一曲歌罷,又是一曲《找路的人》,還是鄭智化的,因為楊倩倩說了,嗓子還沒恢復過來。
等到兩人坐在那裡,打算選一首男女聲合唱的時候,古昕匆匆忙忙走了進來,「太忠,快點兒來,有人鬧事。」
「你是警察啊,」陳太忠看看他,心裡頗為奇怪,「誰敢不開眼,欺負到你頭上?」
「你認識,就是那個狗臉彪,」古昕苦著一張臉,「我不方便出頭啊,只能從旁邊勸說,要是沒有劉東凱那混蛋整我,我倒是不怕,可眼下我得夾著尾巴做人,哪兒敢說這是我的攤子?」
狗臉彪知道古昕和陳太忠的關係,所以他也不敢小看這個小小的派出所所長,不過,他今天來是有意鬧事,怎麼可能就這麼回去?說不得就要將古昕一軍。

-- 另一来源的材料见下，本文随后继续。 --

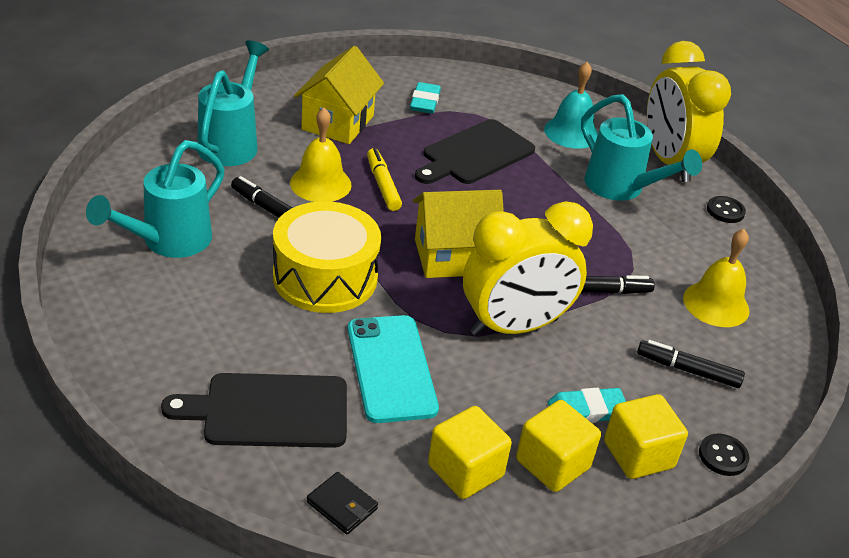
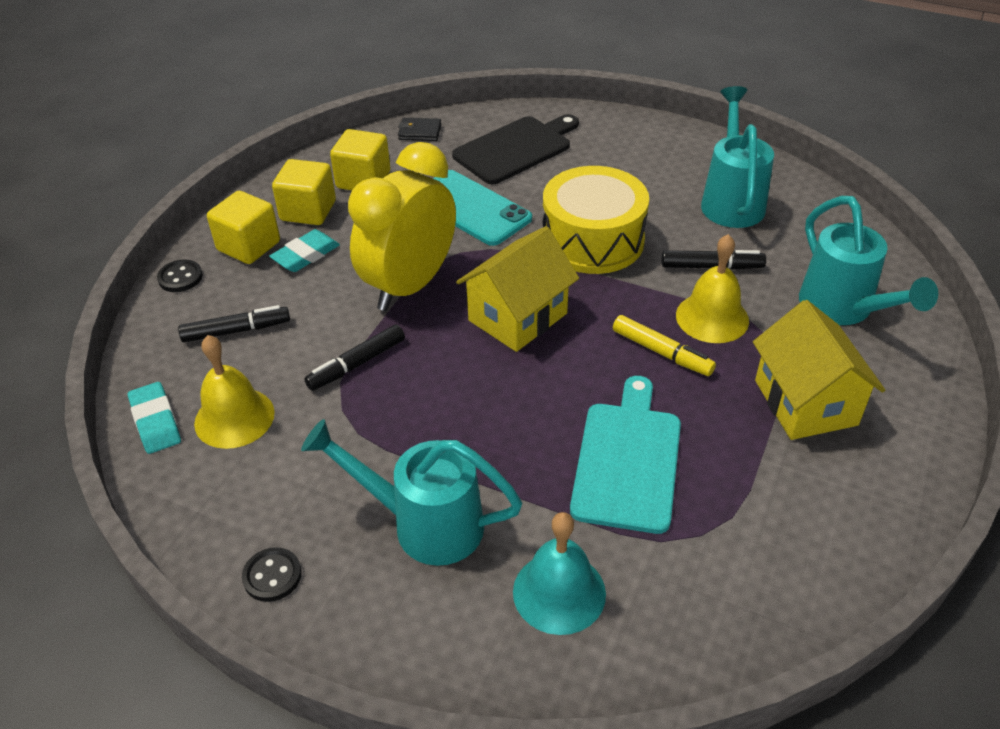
camera: 150 degrees right, 5 degrees up
(425, 102) = (775, 510): turquoise eraser -> turquoise eraser (155, 421)
(475, 154) = (627, 460): black cutting board -> turquoise cutting board
(669, 162) = (391, 629): yellow clock -> none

「我說姓古的,我知道你靠著誰,這買賣要是你的,我彪子賣你面子,二話不說就走人,可既然不是你的,你最好別擋我的財路,大家都是出來混的,合著你要臉,我就不要臉了?」
其時,古昕也有幾個朋友在場,不過,狗臉彪惡名在外,大家也只能就事說事地勸解,古昕眼見不妙,趕緊就去搬救兵。
「拿二十萬出來,這場子我就再也不來了,我給你們面子,不月月收錢了,」因為一來就看到古昕在現場,狗臉彪也不想把事情做絕。

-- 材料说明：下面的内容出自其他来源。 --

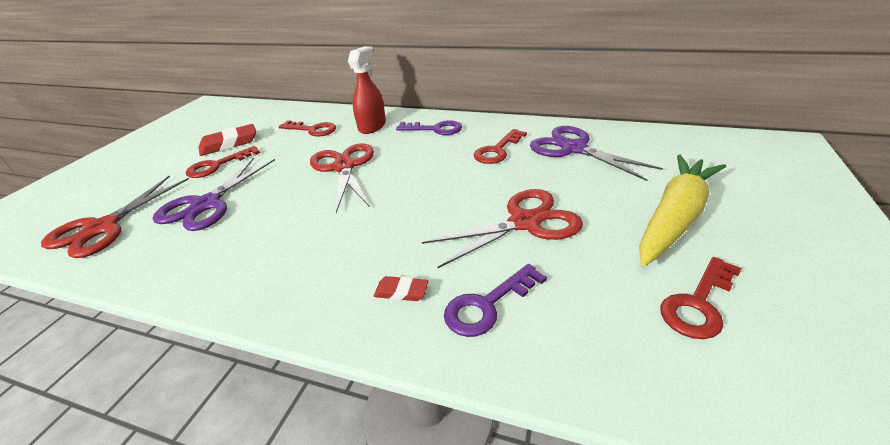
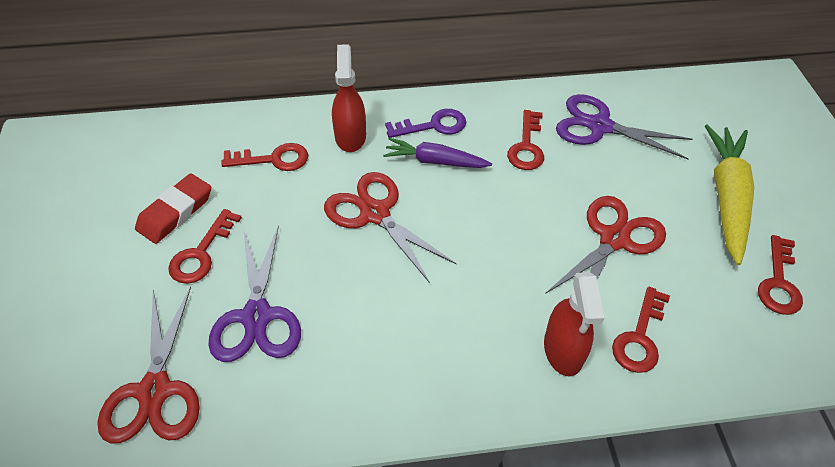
camera: 30 degrees left, 15 degrees up
(401, 292) = (563, 350): red eraser -> red spray bottle
(416, 147) = (434, 161): none -> purple carrot
(487, 305) = (639, 337): purple key -> red key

他非常清楚,古昕本來在現場同古昕被人喊到現場的區別,這說明古所同這個叫十七的老闆關係很好。
「這場子是我罩的,」他正吹著口哨,抖著一條腿抬頭看天花板呢,一個令他一輩子難忘的聲音出現了,「怎麼,你還想跟我收錢?出息了啊,狗臉彪!」
狗臉彪的臉色在瞬間變得刷白,他身邊二十多個小弟,有人識得這個聲音,但大多數還是不認識陳太忠的來歷。